(Transcribed page contents)
== == ==

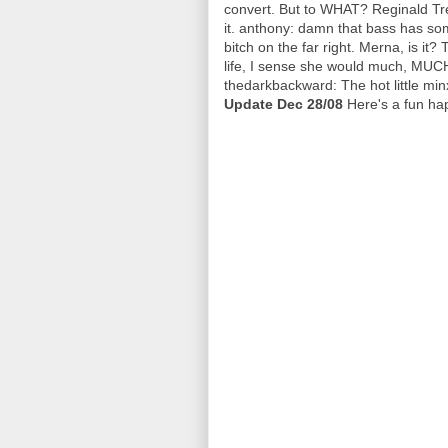
convert. But to WHAT? Reginald Tre
it. anthony: damn that bass has so
bitch on the far right. Merna, is it?
life, I sense she would much, MUCH
thedarkbackward: The hot little minx
Update Dec 28/08
Here's a fun ha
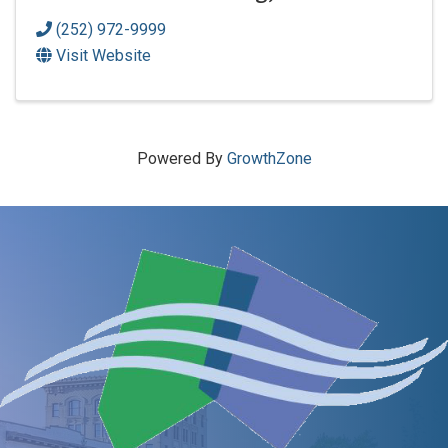
(252) 972-9999
Visit Website
Powered By
GrowthZone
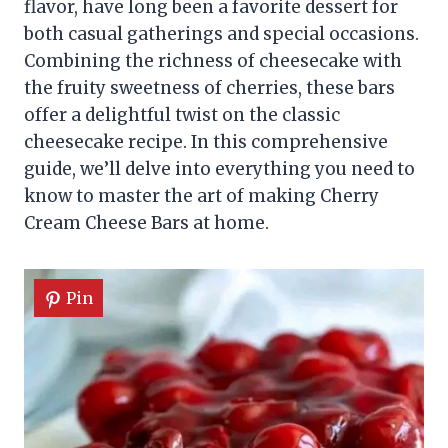
flavor, have long been a favorite dessert for
both casual gatherings and special occasions.
Combining the richness of cheesecake with
the fruity sweetness of cherries, these bars
offer a delightful twist on the classic
cheesecake recipe. In this comprehensive
guide, we’ll delve into everything you need to
know to master the art of making Cherry
Cream Cheese Bars at home.
Pin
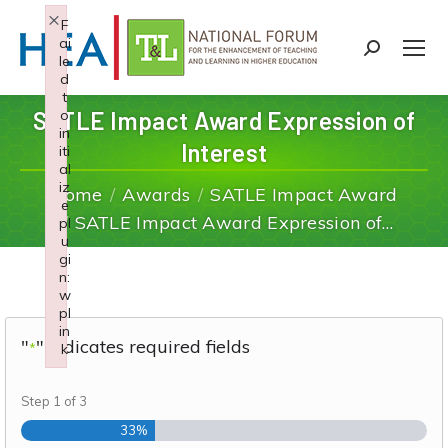
×
F
ai
Search:
le
d
t
SATLE Impact Award Expression of
o
in
Interest
iti
You are here:
al
iz
Home
Awards
SATLE Impact Award
e
SATLE Impact Award Expression of…
pl
u
gi
n:
w
pl
in
"
" indicates required fields
*
k
Failed to initialize plugin: wplink
Step
1
of
3
33%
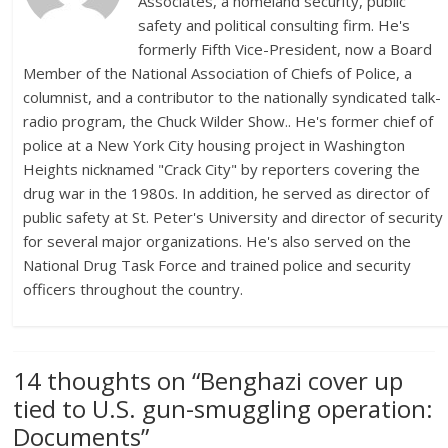
Associates, a homeland security, public
safety and political consulting firm. He's
formerly Fifth Vice-President, now a Board
Member of the National Association of Chiefs of Police, a
columnist, and a contributor to the nationally syndicated talk-
radio program, the Chuck Wilder Show.. He's former chief of
police at a New York City housing project in Washington
Heights nicknamed "Crack City" by reporters covering the
drug war in the 1980s. In addition, he served as director of
public safety at St. Peter's University and director of security
for several major organizations. He's also served on the
National Drug Task Force and trained police and security
officers throughout the country.
14 thoughts on “
Benghazi cover up
tied to U.S. gun-smuggling operation:
Documents
”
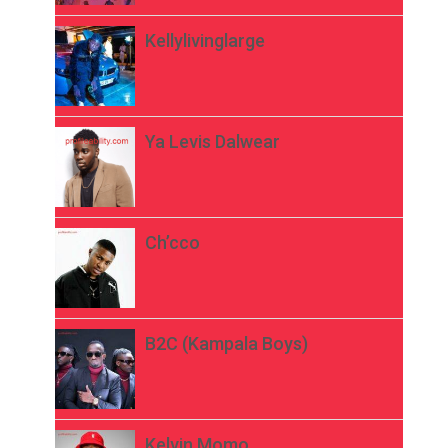
Kellylivinglarge
Ya Levis Dalwear
Ch’cco
B2C (Kampala Boys)
Kelvin Momo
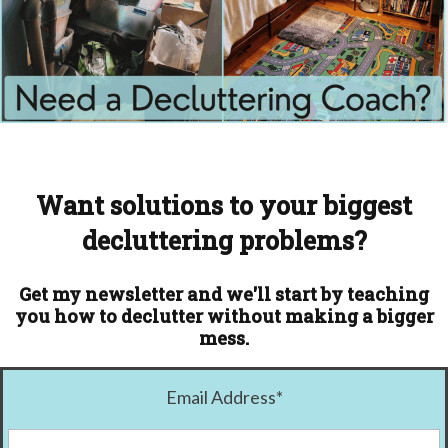
Want solutions to your biggest
decluttering problems?
Get my newsletter and we'll start by teaching
you how to declutter without making a bigger
mess.
Email Address
*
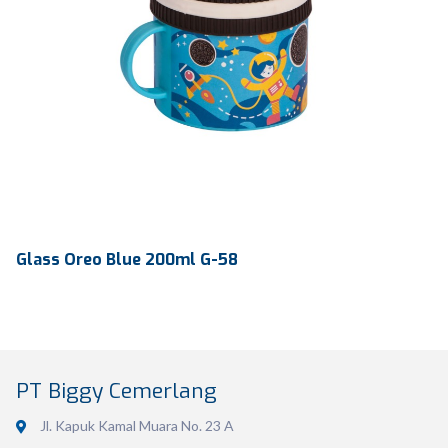
Glass Oreo Blue 200ml G-58
PT Biggy Cemerlang
Jl. Kapuk Kamal Muara No. 23 A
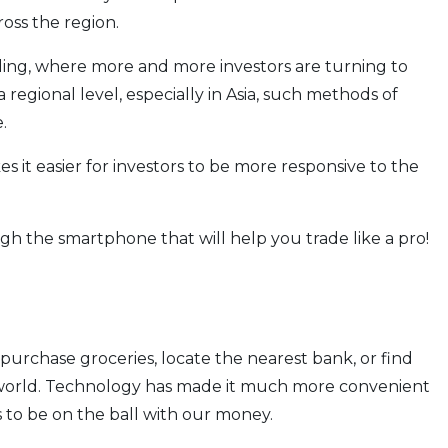
ross the region.
ding, where more and more investors are turning to
 regional level, especially in Asia, such methods of
.
 it easier for investors to be more responsive to the
gh the smartphone that will help you trade like a pro!
purchase groceries, locate the nearest bank, or find
e world. Technology has made it much more convenient
us to be on the ball with our money.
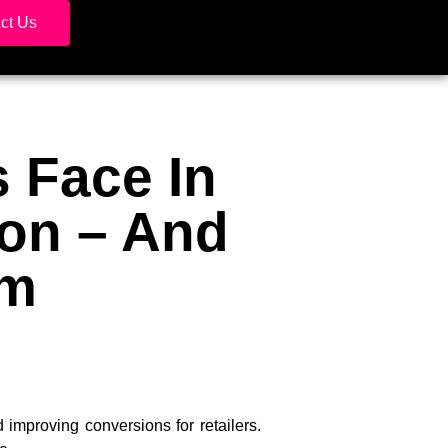
ct Us
 Face In
ion – And
em
mproving conversions for retailers.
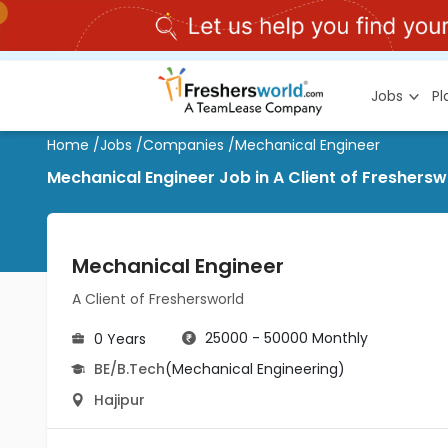
Jobs
P
Home
/
Jobs
/
Companies
/
Mechanical Engineer
Mechanical Engineer Job in A Client of Freshersw
Mechanical Engineer
A Client of Freshersworld
25000 - 50000 Monthly
0 Years
BE/B.Tech
(Mechanical Engineering)
Hajipur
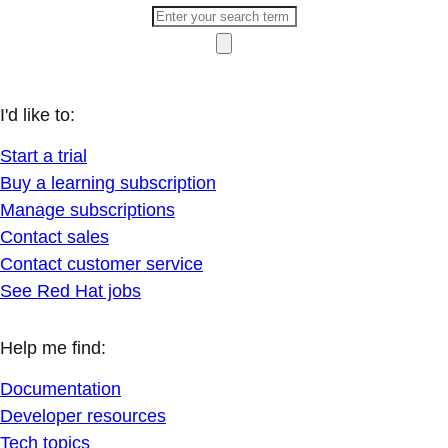
I'd like to:
Start a trial
Buy a learning subscription
Manage subscriptions
Contact sales
Contact customer service
See Red Hat jobs
Help me find:
Documentation
Developer resources
Tech topics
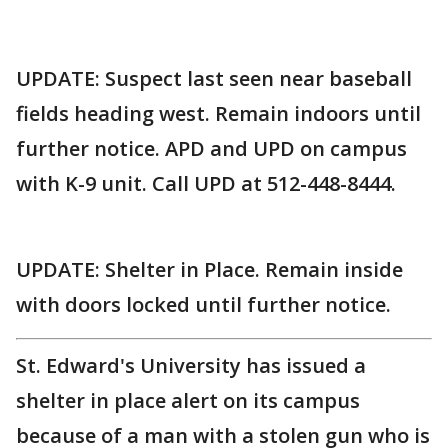
UPDATE: Suspect last seen near baseball
fields heading west. Remain indoors until
further notice. APD and UPD on campus
with K-9 unit. Call UPD at 512-448-8444.
UPDATE: Shelter in Place. Remain inside
with doors locked until further notice.
St. Edward's University has issued a
shelter in place alert on its campus
because of a man with a stolen gun who is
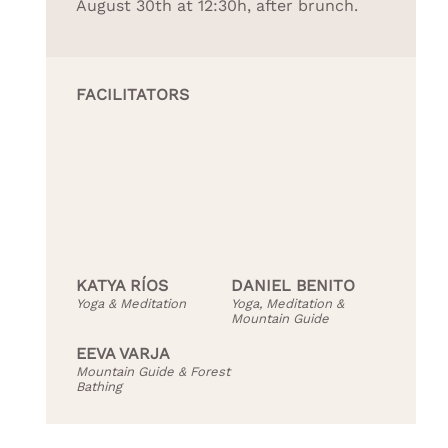
August 30th at 12:30h, after brunch.
r
FACILITATORS
KATYA RÍOS
DANIEL BENITO
Yoga & Meditation
Yoga, Meditation &
Mountain Guide
EEVA VARJA
Mountain Guide & Forest
Bathing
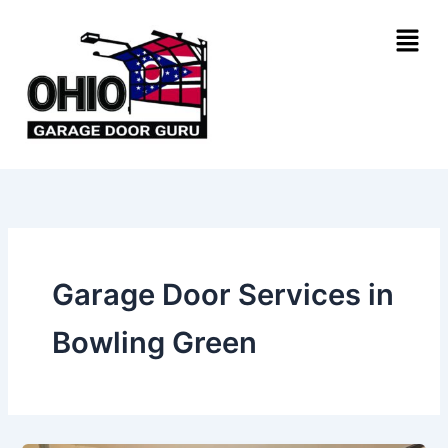
Skip
Menu
to
content
Garage Door Services in
Bowling Green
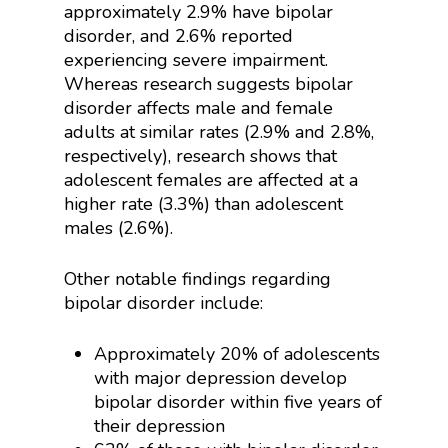
approximately 2.9% have bipolar
disorder, and 2.6% reported
experiencing severe impairment.
Whereas research suggests bipolar
disorder affects male and female
adults at similar rates (2.9% and 2.8%,
respectively), research shows that
adolescent females are affected at a
higher rate (3.3%) than adolescent
males (2.6%).
Other notable findings regarding
bipolar disorder include:
Approximately 20% of adolescents
with major depression develop
bipolar disorder within five years of
their depression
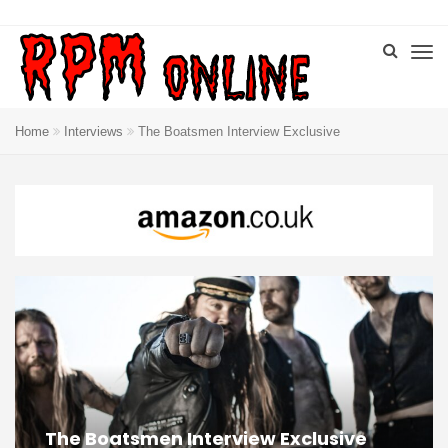
Home
Interviews
The Boatsmen Interview Exclusive
The Boatsmen Interview Exclusive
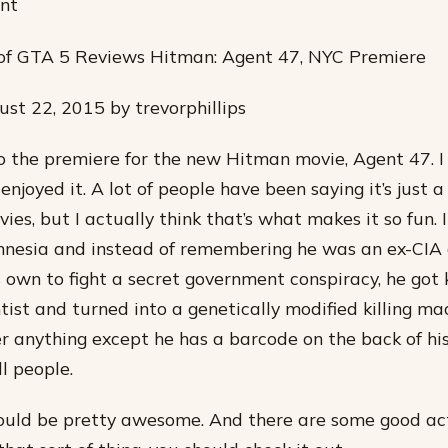
ant
s of GTA 5 Reviews Hitman: Agent 47, NYC Premiere
st 22, 2015 by trevorphillips
to the premiere for the new Hitman movie, Agent 47. I
njoyed it. A lot of people have been saying it’s just a 
es, but I actually think that’s what makes it so fun. It’
nesia and instead of remembering he was an ex-CIA 
is own to fight a secret government conspiracy, he go
ntist and turned into a genetically modified killing m
 anything except he has a barcode on the back of hi
ll people.
ould be pretty awesome. And there are some good ac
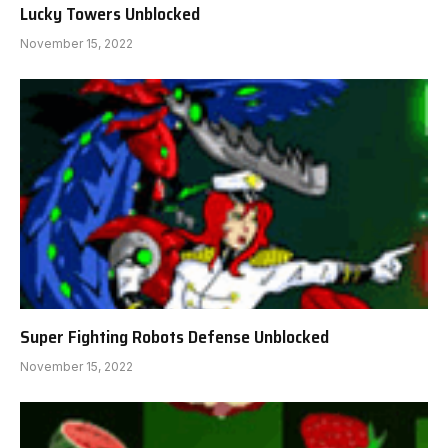
Lucky Towers Unblocked
November 15, 2022
Super Fighting Robots Defense Unblocked
November 15, 2022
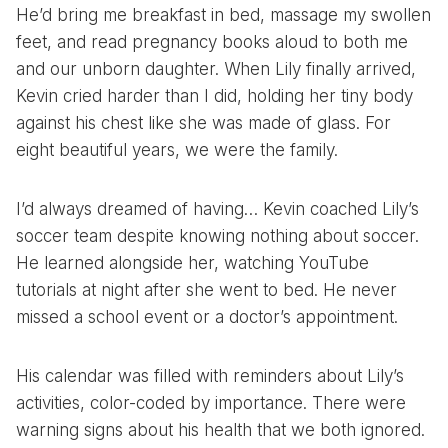
He’d bring me breakfast in bed, massage my swollen
feet, and read pregnancy books aloud to both me
and our unborn daughter. When Lily finally arrived,
Kevin cried harder than I did, holding her tiny body
against his chest like she was made of glass. For
eight beautiful years, we were the family.
I’d always dreamed of having… Kevin coached Lily’s
soccer team despite knowing nothing about soccer.
He learned alongside her, watching YouTube
tutorials at night after she went to bed. He never
missed a school event or a doctor’s appointment.
His calendar was filled with reminders about Lily’s
activities, color-coded by importance. There were
warning signs about his health that we both ignored.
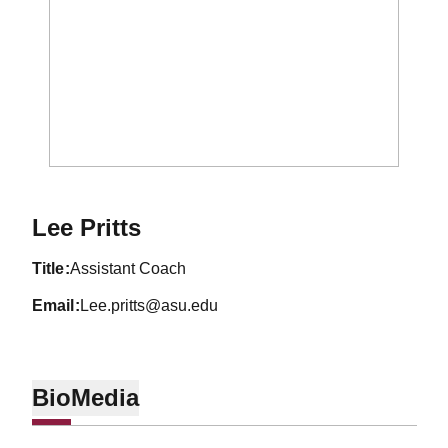
Lee Pritts
title
Assistant Coach
email
Lee.pritts@asu.edu
Bio
Media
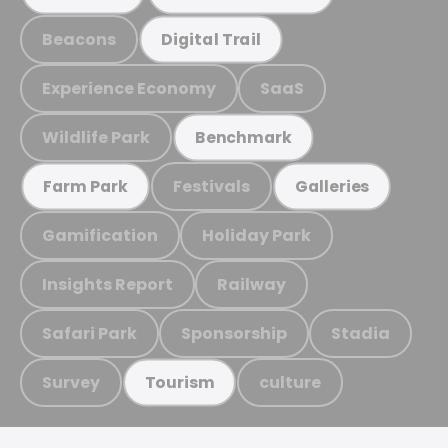
Beacons
Digital Trail
Experience Economy
SaaS
Wildlife Park
Benchmark
Festivals
Farm Park
Galleries
Gamification
Holiday Park
Insights Report
Railway
Safari Park
Sponsorship
Stadia
Survey
culture
Tourism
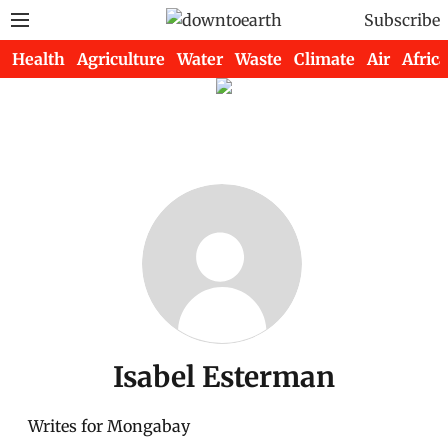
Subscribe
Health
Agriculture
Water
Waste
Climate
Air
Africa
Isabel Esterman
Writes for Mongabay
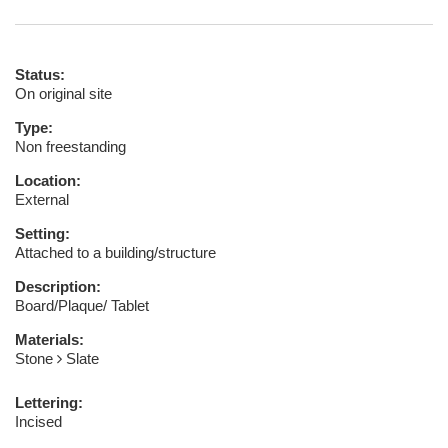
Status:
On original site
Type:
Non freestanding
Location:
External
Setting:
Attached to a building/structure
Description:
Board/Plaque/ Tablet
Materials:
Stone
Slate
Lettering:
Incised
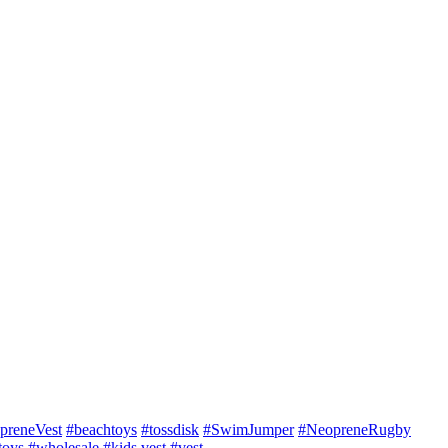
preneVest
#beachtoys
#tossdisk
#SwimJumper
#NeopreneRugby
toys
#wholesale
#kids vest
#vest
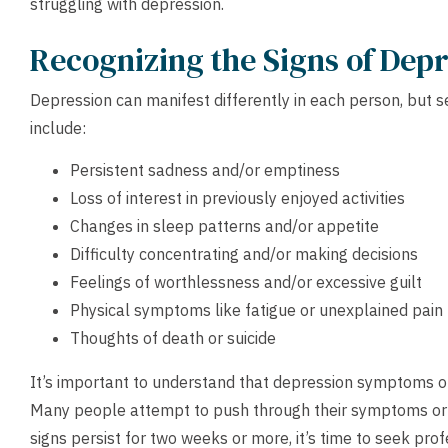
struggling with depression.
Recognizing the Signs of Dep
Depression can manifest differently in each person, bu
include:
Persistent sadness and/or emptiness
Loss of interest in previously enjoyed activities
Changes in sleep patterns and/or appetite
Difficulty concentrating and/or making decisions
Feelings of worthlessness and/or excessive guilt
Physical symptoms like fatigue or unexplained pain
Thoughts of death or suicide
It’s important to understand that depression symptoms of
Many people attempt to push through their symptoms or 
signs persist for two weeks or more, it’s time to seek prof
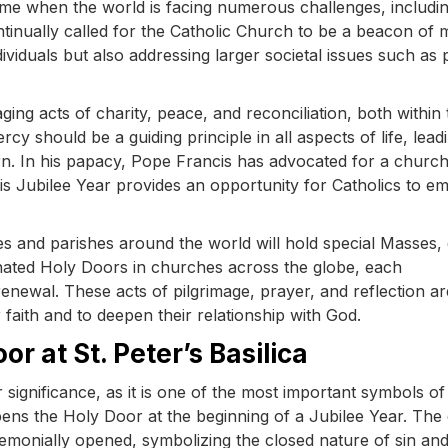
ime when the world is facing numerous challenges, includi
ontinually called for the Catholic Church to be a beacon of
ividuals but also addressing larger societal issues such as
ng acts of charity, peace, and reconciliation, both within 
cy should be a guiding principle in all aspects of life, lead
turn. In his papacy, Pope Francis has advocated for a church 
is Jubilee Year provides an opportunity for Catholics to 
es and parishes around the world will hold special Masses,
signated Holy Doors in churches across the globe, each
renewal. These acts of pilgrimage, prayer, and reflection ar
 faith and to deepen their relationship with God.
r at St. Peter’s Basilica
r significance, as it is one of the most important symbols of
 opens the Holy Door at the beginning of a Jubilee Year. The
ceremonially opened, symbolizing the closed nature of sin an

== == ==

**What the task asks**
Quote the data above exactly from the line with "is own to fight" to the line with "Kevin cried harder", both ends counted, and nothing else. Pictures don't go in.

**Task solution**
is own to fight a secret government conspiracy, he go
ntist and turned into a genetically modified killing m
 anything except he has a barcode on the back of hi
ll people.
ould be pretty awesome. And there are some good ac
Lucky Towers Unblocked
November 15, 2022
Super Fighting Robots Defense Unblocked
November 15, 2022
He’d bring me breakfast in bed, massage my swollen
feet, and read pregnancy books aloud to both me
and our unborn daughter. When Lily finally arrived,
Kevin cried harder than I did, holding her tiny body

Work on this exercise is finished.